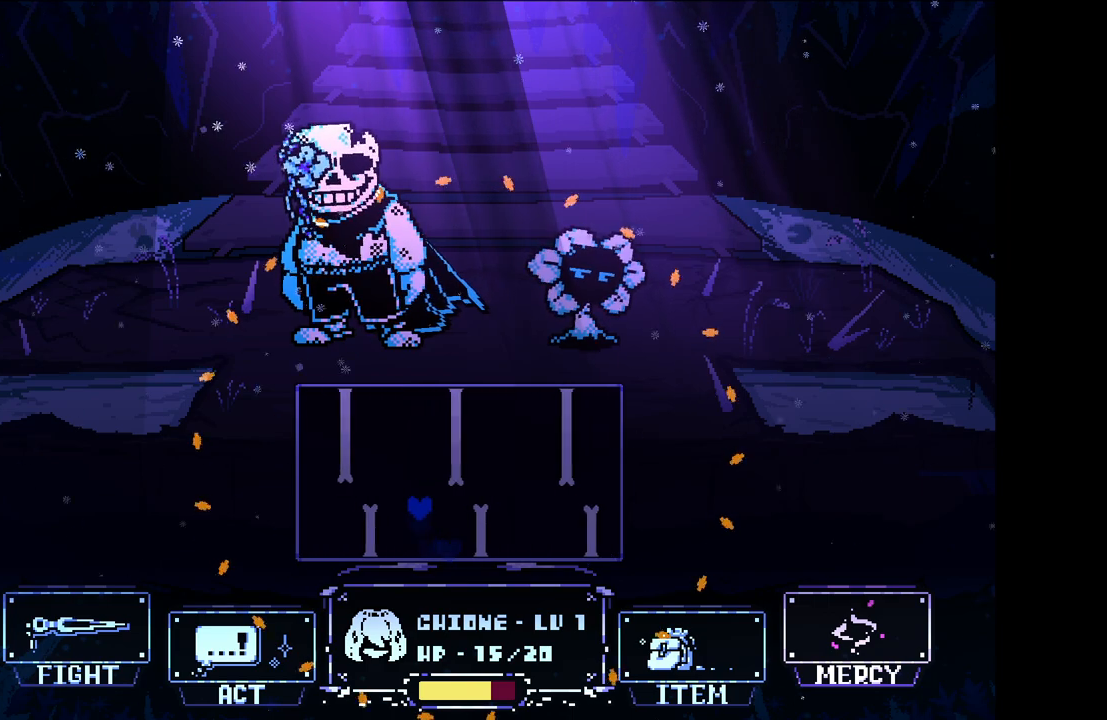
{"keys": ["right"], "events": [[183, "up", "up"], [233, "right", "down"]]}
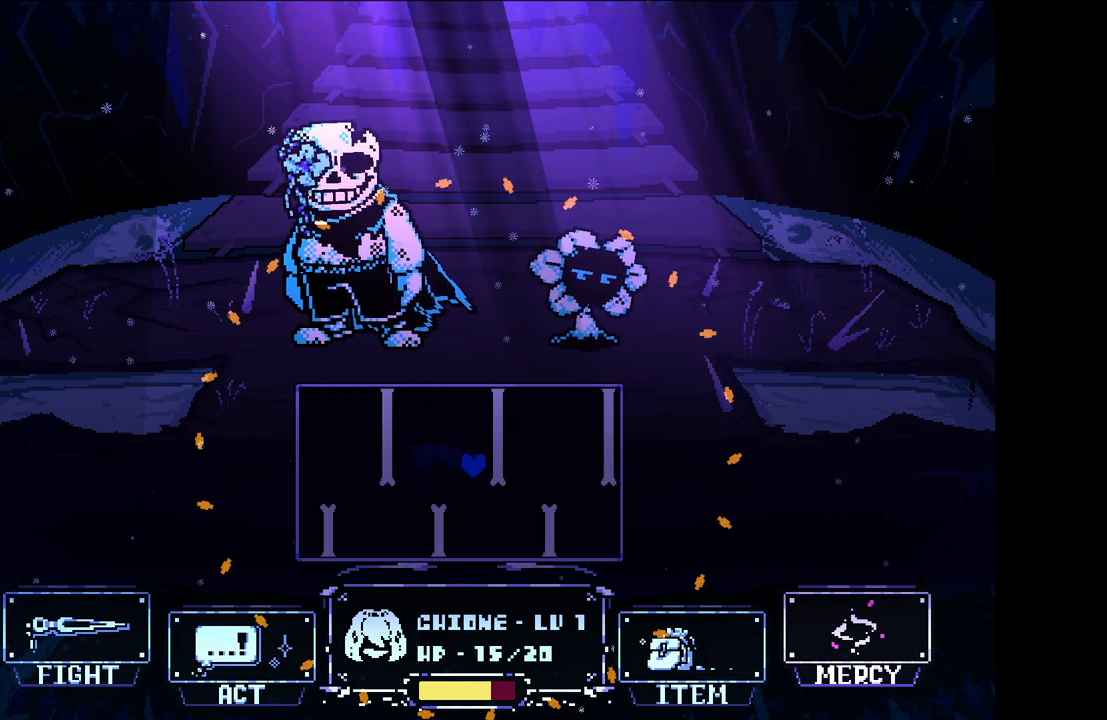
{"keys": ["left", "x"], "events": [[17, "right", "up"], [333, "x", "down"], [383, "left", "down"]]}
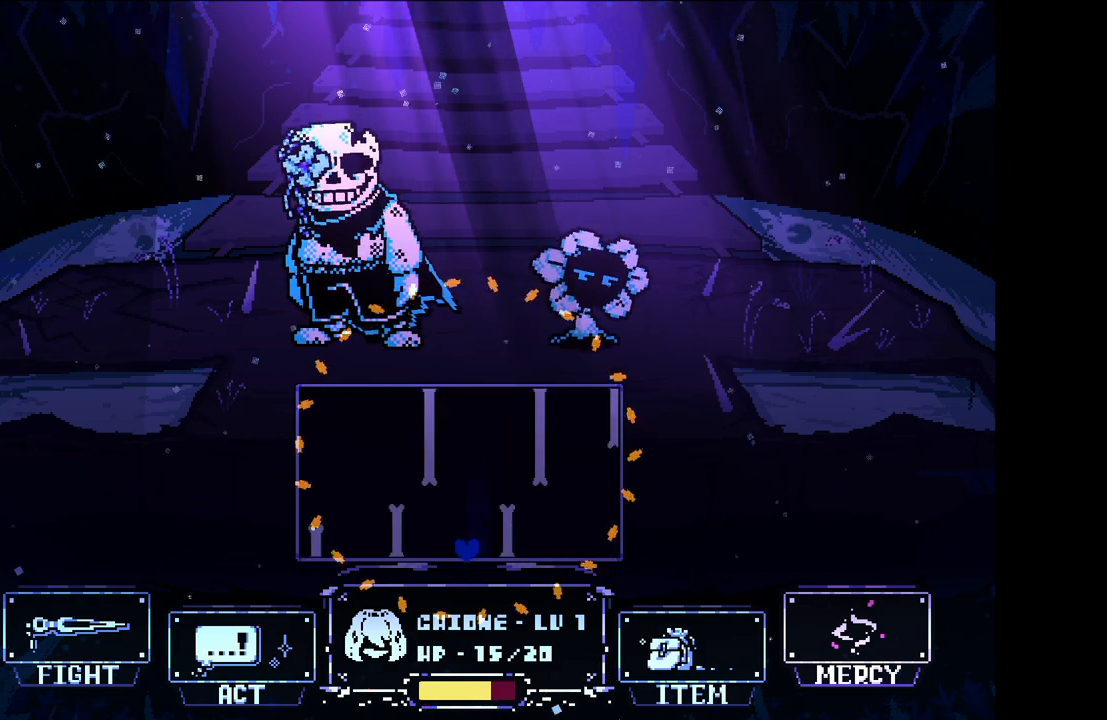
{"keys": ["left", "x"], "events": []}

== YOUR TASK ==
Since only the total is wanted, work out how many lines of the data above contain "down" and state it alone.

== EXERCISE ANSWER ==
2